Même en l'absence d'une contestation constitutionnelle, il semble que les tribunaux soient toujours disposés à accorder un crédit supérieur à 1,5: 1 afin de tenir compte des conditions difficiles de la détention présentencielle. Dans les circonstances de la présente affaire, un crédit supérieur à 1,5: 1 ne sera pas accordé. Certes, malgré les bonnes intentions derrière les mesures prises au centre de détention (le confinement dans les cellules, notamment) en raison de la situation unique et sans précédent que nous vivons, le résultat est que la détention présentencielle devient plus difficile pour le détenu. La restriction de la liberté du détenu, la réduction des contacts sociaux, la suppression ou la limitation d'autres privilèges, la suppression des visites et les difficultés psychologiques d'être confiné dans un petit endroit ne sont pas négligeables. Toutefois, on ne peut conclure que les conditions de la détention présentencielle de l'accusé étaient plus difficiles que les conditions de détention des détenus qui purgent actuellement leurs peines dans des établissements provinciaux ou des pénitenciers fédéraux. Bien que la Cour soit sensible à l'angoisse accrue et constante d'être infecté, l'accusé est dans la trentaine et rien n'indique qu'il souffre de conditions médicales le mettant particulièrement en danger.

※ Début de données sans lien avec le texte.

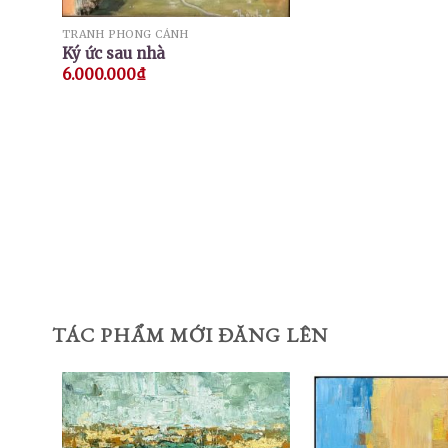
TRANH PHONG CẢNH
Ký ức sau nhà
6.000.000
₫
TÁC PHẨM MỚI ĐĂNG LÊN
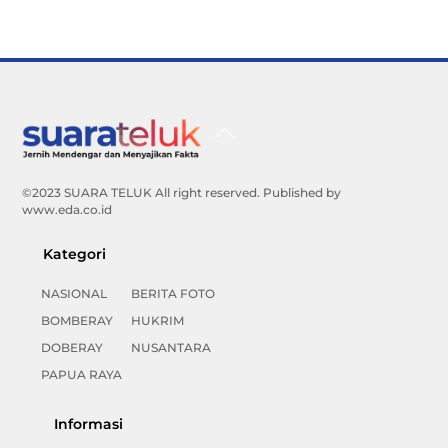
Back
To
Top
©2023 SUARA TELUK All right reserved. Published by
www.eda.co.id
Kategori
NASIONAL
BERITA FOTO
BOMBERAY
HUKRIM
DOBERAY
NUSANTARA
PAPUA RAYA
Informasi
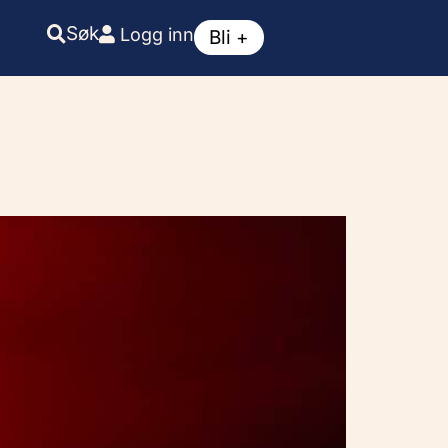
Søk
Logg inn
Bli +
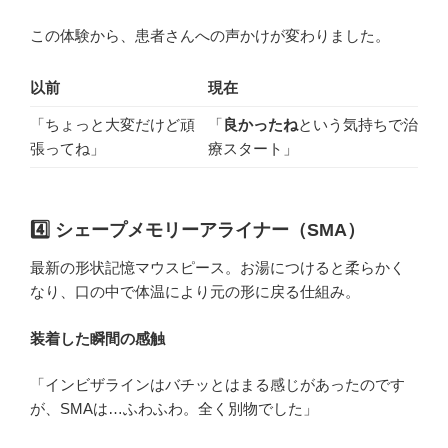
この体験から、患者さんへの声かけが変わりました。
以前
現在
「ちょっと大変だけど頑
「
良かったね
という気持ちで治
張ってね」
療スタート」
4️⃣ シェープメモリーアライナー（SMA）
最新の形状記憶マウスピース。お湯につけると柔らかく
なり、口の中で体温により元の形に戻る仕組み。
装着した瞬間の感触
「インビザラインはバチッとはまる感じがあったのです
が、SMAは…ふわふわ。全く別物でした」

Par ailleurs, accorder des réductions de peine en raison de difficultés éventuelles en milieu carcéral (la pandémie et les risques d'infection qui en résultent) serait imprudent pour diverses raisons. D'abord, personne ne sait à quoi s’attendre en ce qui concerne la propagation de la pandémie. À ce stade-ci, il ne serait pas approprié de supposer que les conditions de détention continueront d'être particulièrement dures. Accorder une réduction de peine en raison de circonstances encore inconnues serait inapproprié et hautement spéculatif. Ensuite, il semble plus approprié de laisser ces considérations à la Commission des libérations conditionnelles du Canada. L'article 718 C.cr. et le principe de proportionnalité ne sont tout simplement pas les mécanismes appropriés pour faire face aux difficultés potentielles ou futures que pourrait rencontrer un délinquant lorsqu'il purge sa peine. Une telle tentative fausserait le processus de détermination de la peine. Les autorités chargées des libérations conditionnelles, les responsables de la santé publique et les décideurs politiques sont mieux placés pour aborder ces problèmes indéniablement importants. Qui plus est, cette approche est conforme à la jurisprudence des tribunaux d’appel qui a toujours respecté le principe selon lequel la preuve prédictive de la façon dont la peine d’un délinquant pourrait être gérée par l’établissement correctionnel ou la Commission des libérations conditionnelles du Canada n’est pas pertinente pour déterminer la peine appropriée. Le même raisonnement s’applique aux contestations liées au COVID-19 lorsqu'un accusé purge sa peine et à la réaction des autorités à ce sujet. Finalement, une réduction de peine fondée uniquement sur l’existence de la pandémie de COVID-19 au moment où le délinquant se voit imposer une peine serait arbitraire. Les personnes qui purgent déjà des peines ne pourraient pas bénéficier d'une telle réduction de peine même si elles courent exactement le même niveau de risque. Sans aucune preuve précise sur les risques pour la santé de l'accusé, la Cour refuse de réduire ce qui serait autrement une peine appropriée.